Quando si hanno due permutazioni f e g dello stesso insieme, si può applicare prima f e poi g: si avrà così definita una permutazione composta che si indicherà g○f (o più semplicemente gf, partendo da destra), poiché gf(x)=g(f(x)). Si noti che comporre con l’identità è un’operazione neutra, perciò si dice che l’identità è l’elemento neutro.

Ora, seguendo Arthur Cayley (1821-1895), che sviluppò questo concetto, si può dare la seguente definizione:
Un gruppo è l’insieme di tutte le permutazioni di uno stesso insieme X che si possono ottenere per composizione a partire da certe permutazioni preferite, chiamate generatori, o dalle loro inverse.
Ad esempio il gruppo generato dalla sola applicazione f è composto da tre permutazioni: f , f○f = f2 e Id = f3 . In questo caso si riscontra che l’inverso di f è f2 . Così come accade nella teoria degli insiemi, la cardinalità di un gruppo si definisce in base al numero dei suoi elementi: in questo caso la cardinalità del gruppo generato da f è 3.

Le permutazioni viste sopra, operate sull'insieme X = {A, B, C}, costituiscono quindi un gruppo.

Quando l’ordine delle operazioni effettuate su X non influisce sul risultato, si parla di gruppo commutativo, o gruppo abeliano. All'interno di un gruppo G è possibile calcolare come commutano due suoi elementi a e b, calcolando il loro commutatore, dato dalla relazione:

[a,b] = aba−1b−1

Un commutatore è diverso da zero quando la composizione di due operazioni non soddisfa la proprietà commutativa.
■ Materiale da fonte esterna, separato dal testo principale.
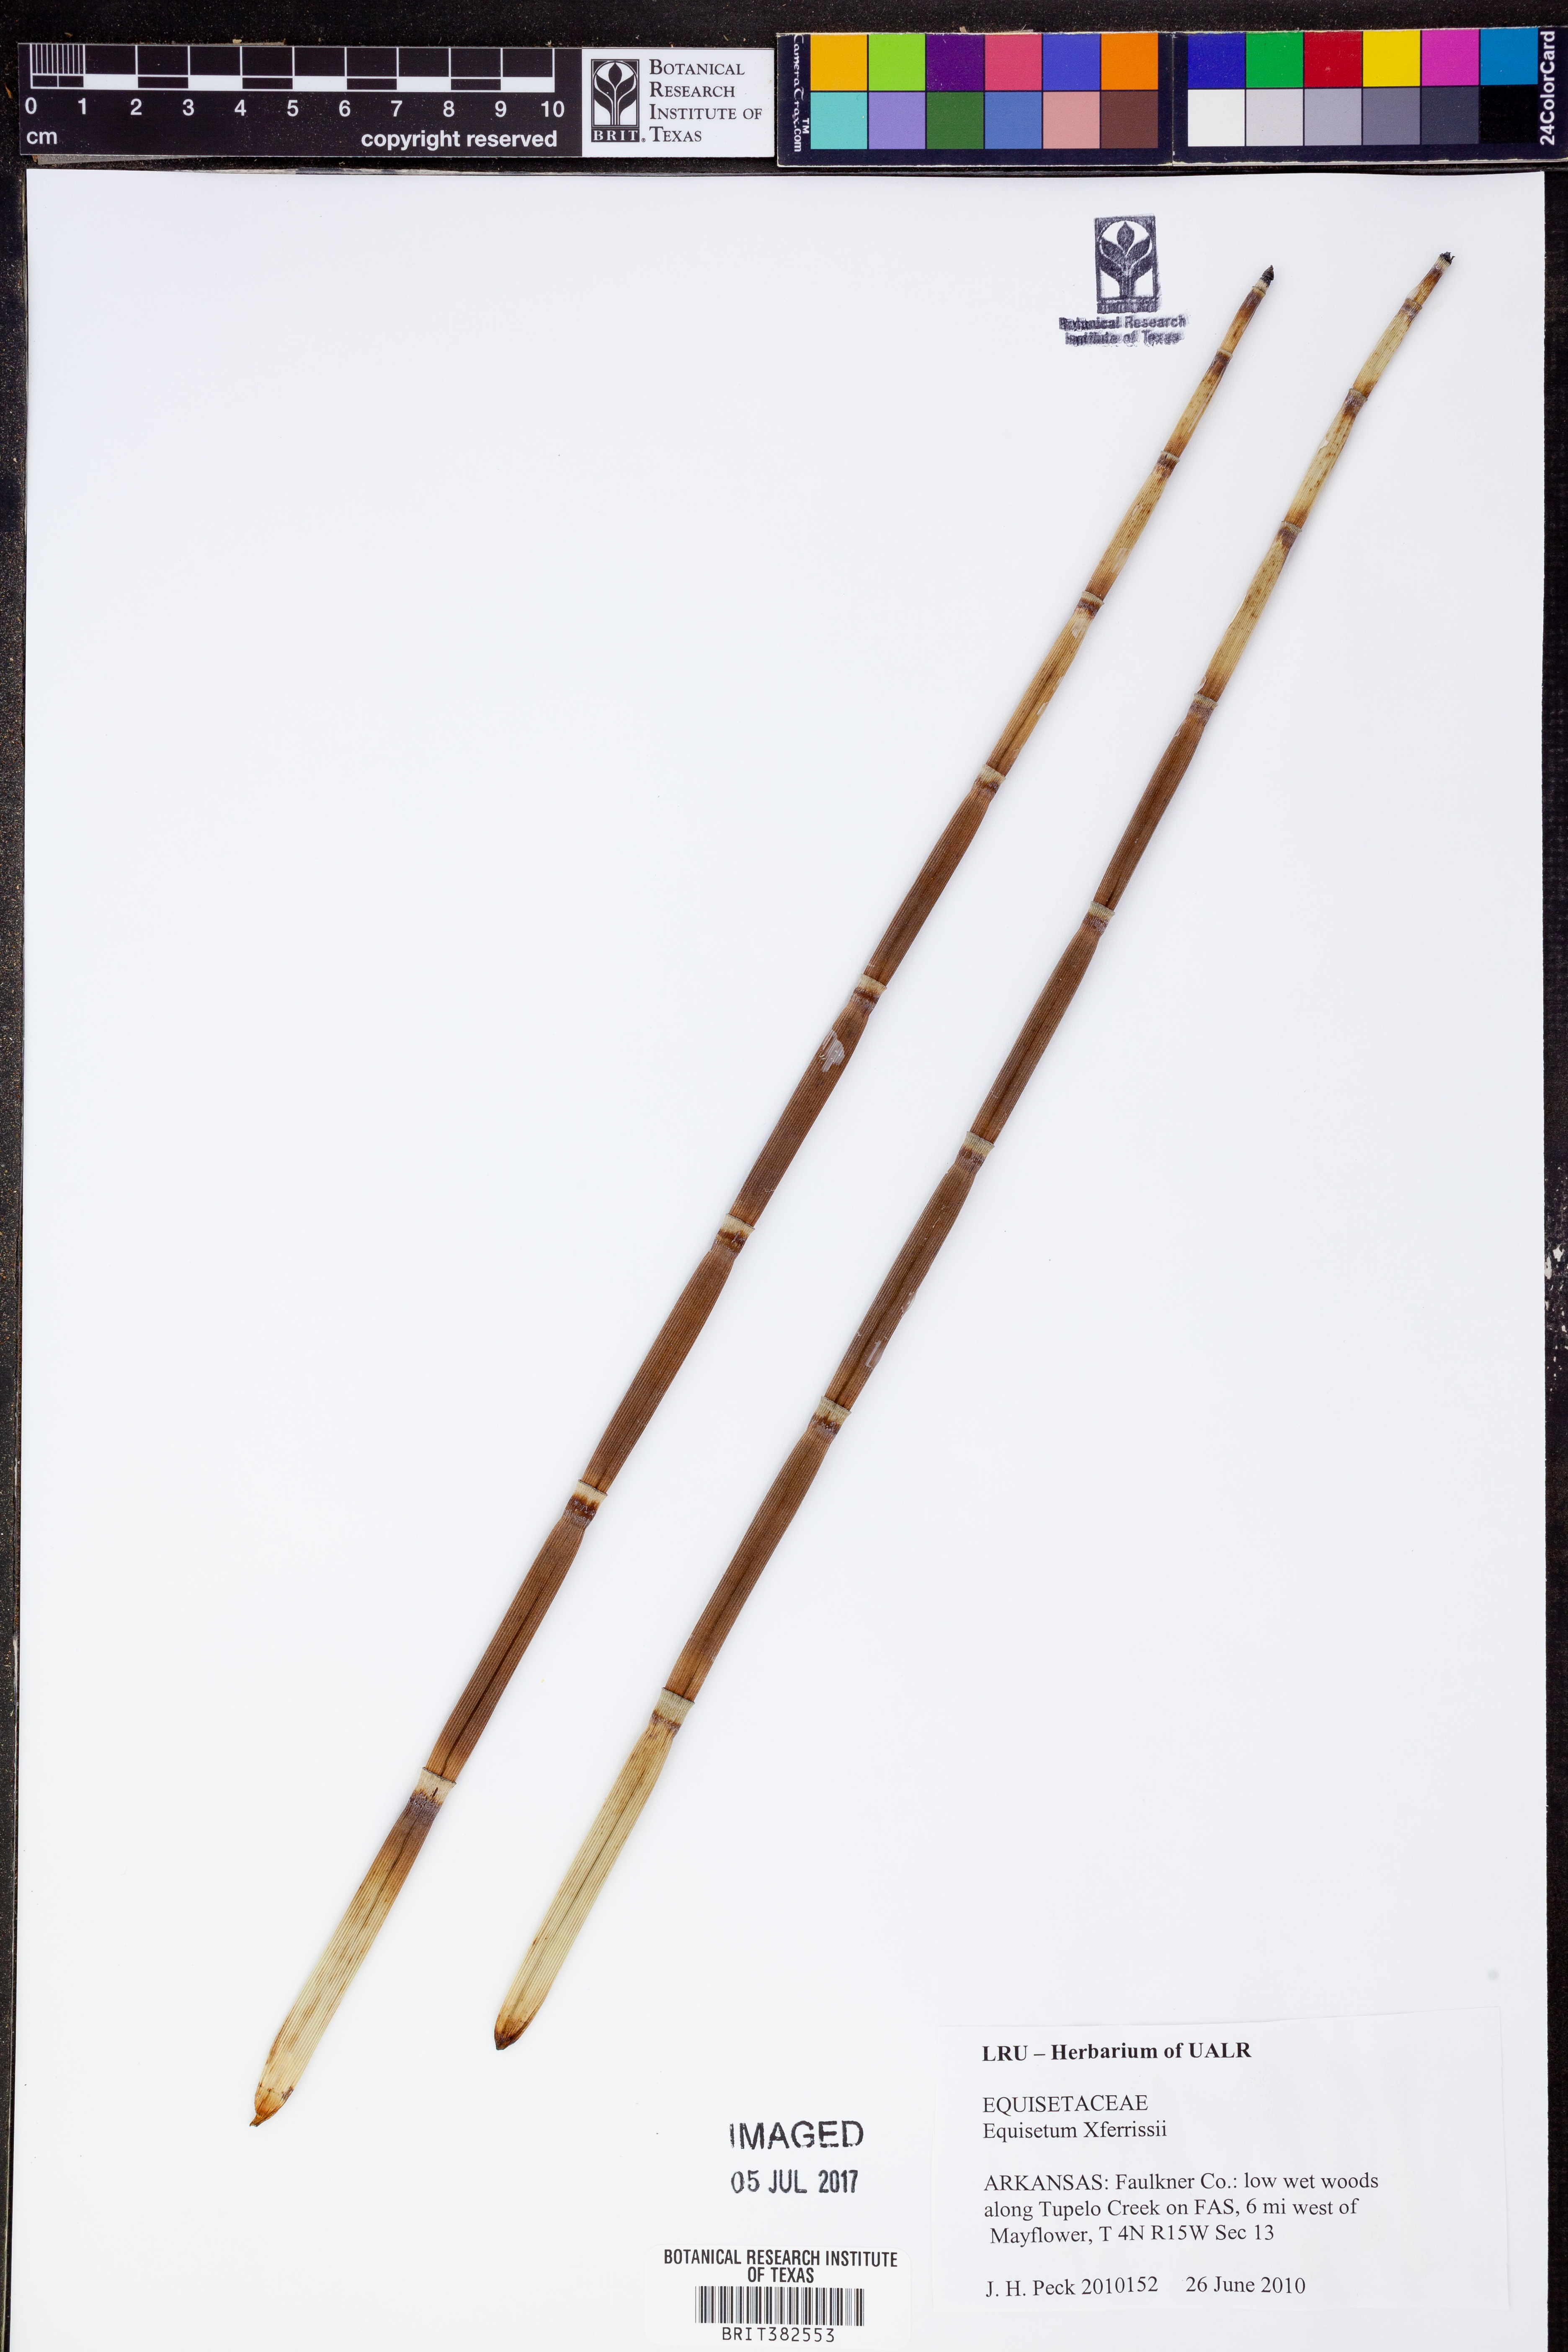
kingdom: Plantae
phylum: Tracheophyta
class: Polypodiopsida
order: Equisetales
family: Equisetaceae
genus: Equisetum
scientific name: Equisetum ferrissii
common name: Ferriss' horsetail
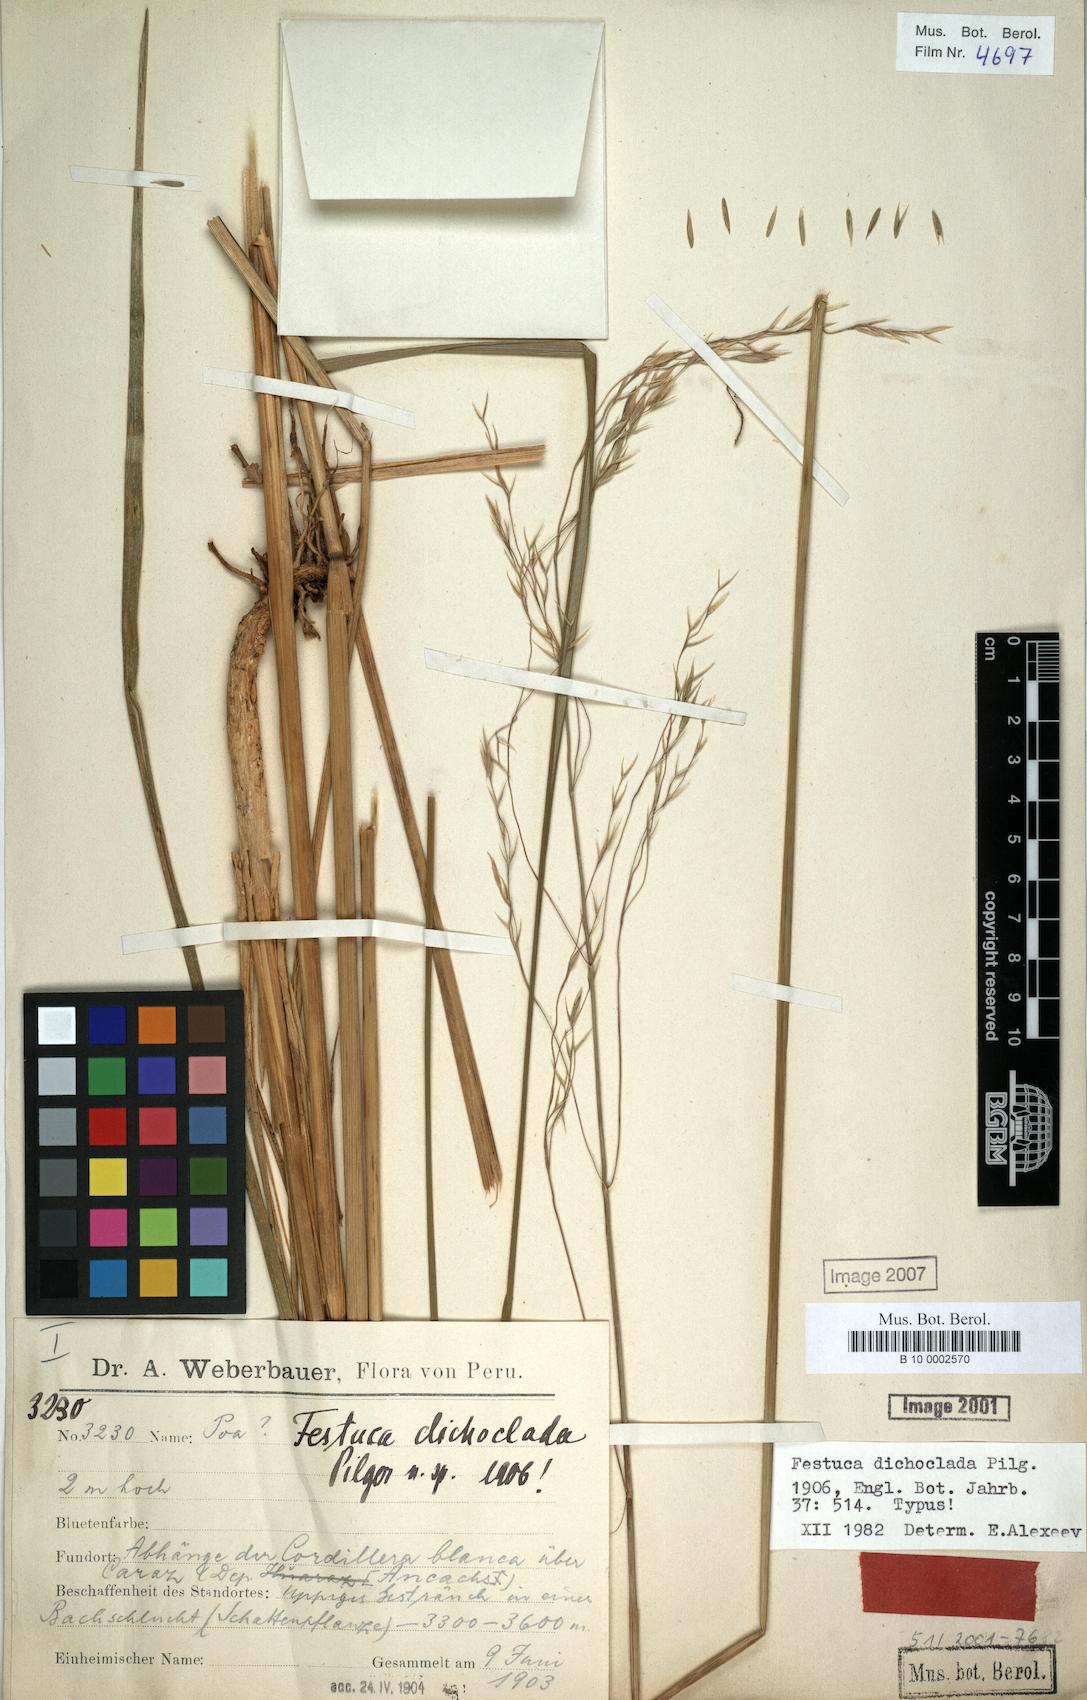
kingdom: Plantae
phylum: Tracheophyta
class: Liliopsida
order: Poales
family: Poaceae
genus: Festuca
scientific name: Festuca dichoclada
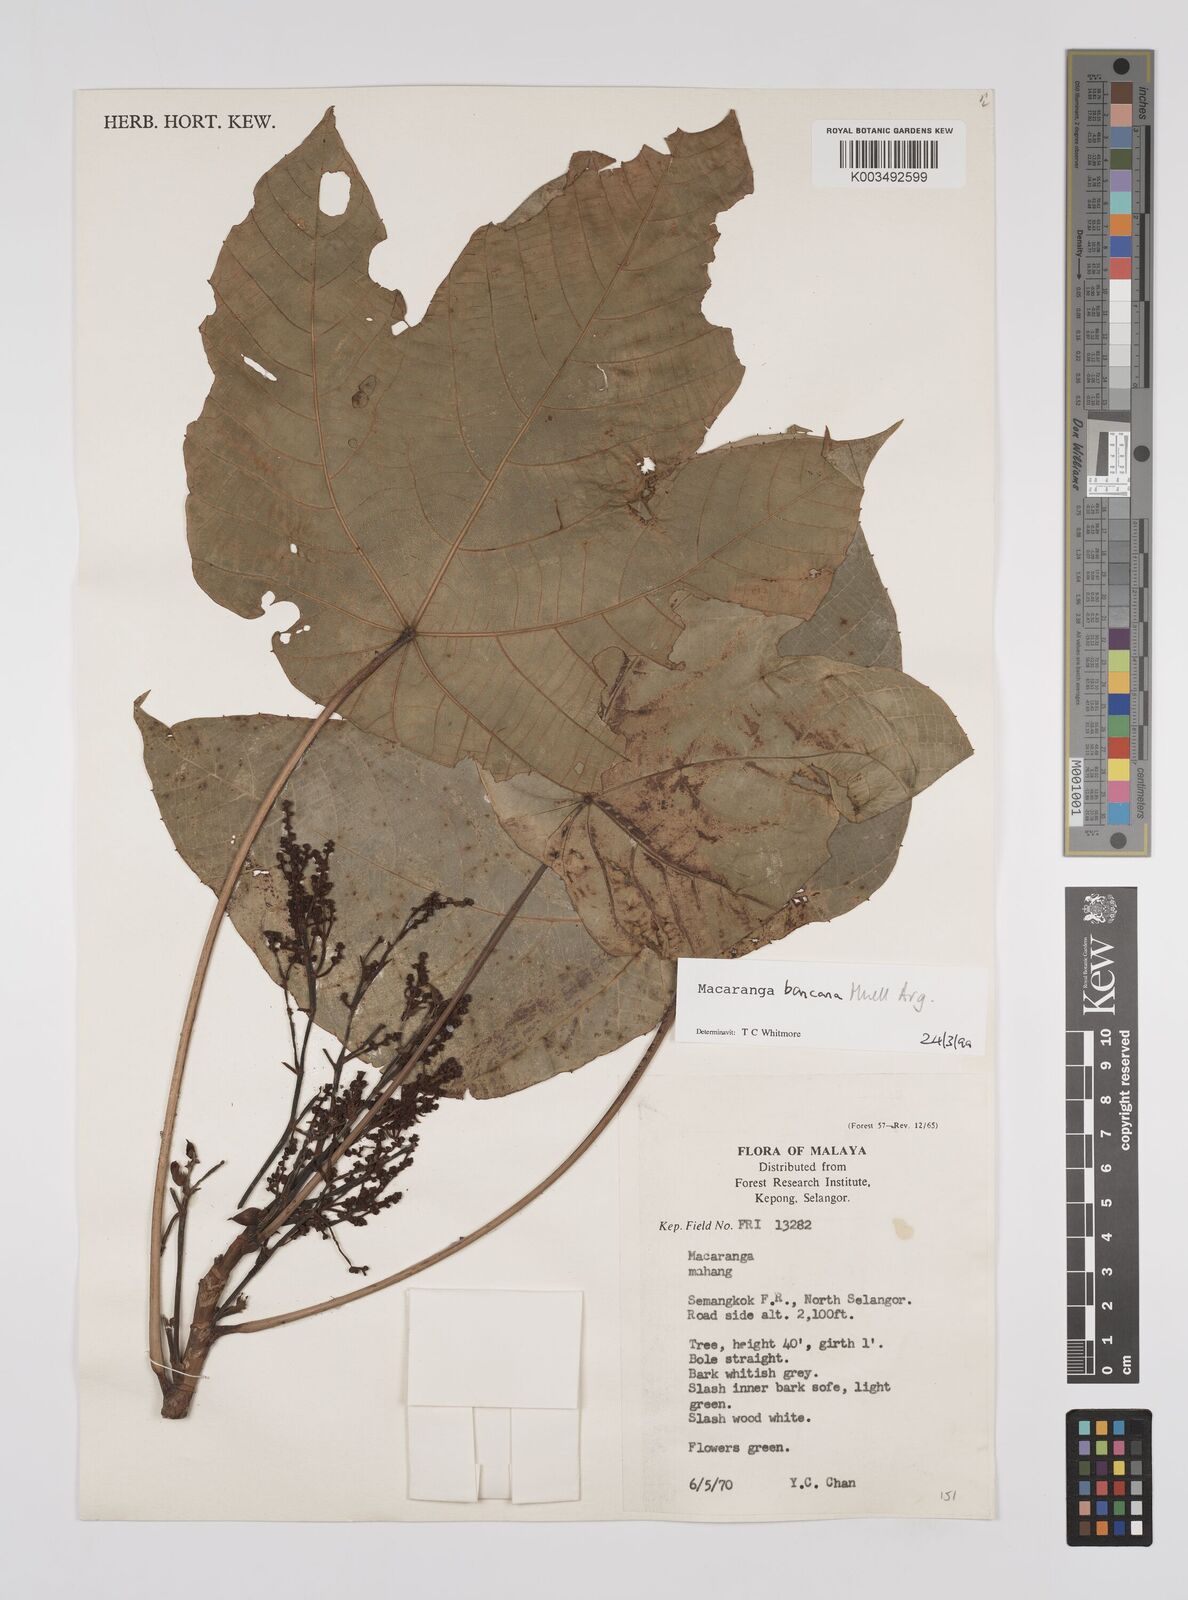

Il concetto di gruppo consente di lavorare in maniera flessibile con oggetti matematici di natura e origine molto diverse tra loro, identificando alcuni importanti aspetti strutturali comuni. Con i gruppi è possibile trattare con le stesse modalità le soluzioni di un'equazione polinomiale, le simmetrie di un ente geometrico (ad esempio il gruppo di simmetria di un poligono regolare con n lati, detto gruppo diedrale), oppure gli insiemi numerici, o ancora le matrici. I gruppi giocano un ruolo chiave anche in topologia e in aree esterne alla matematica, come ad esempio nella fisica quantistica, dove queste rappresentazioni spesso permettono di discriminare le teorie "possibili", o nella chimica e nella mineralogia, in cui sono utilizzati per classificare strutture cristalline, poliedri regolari e simmetrie delle molecole.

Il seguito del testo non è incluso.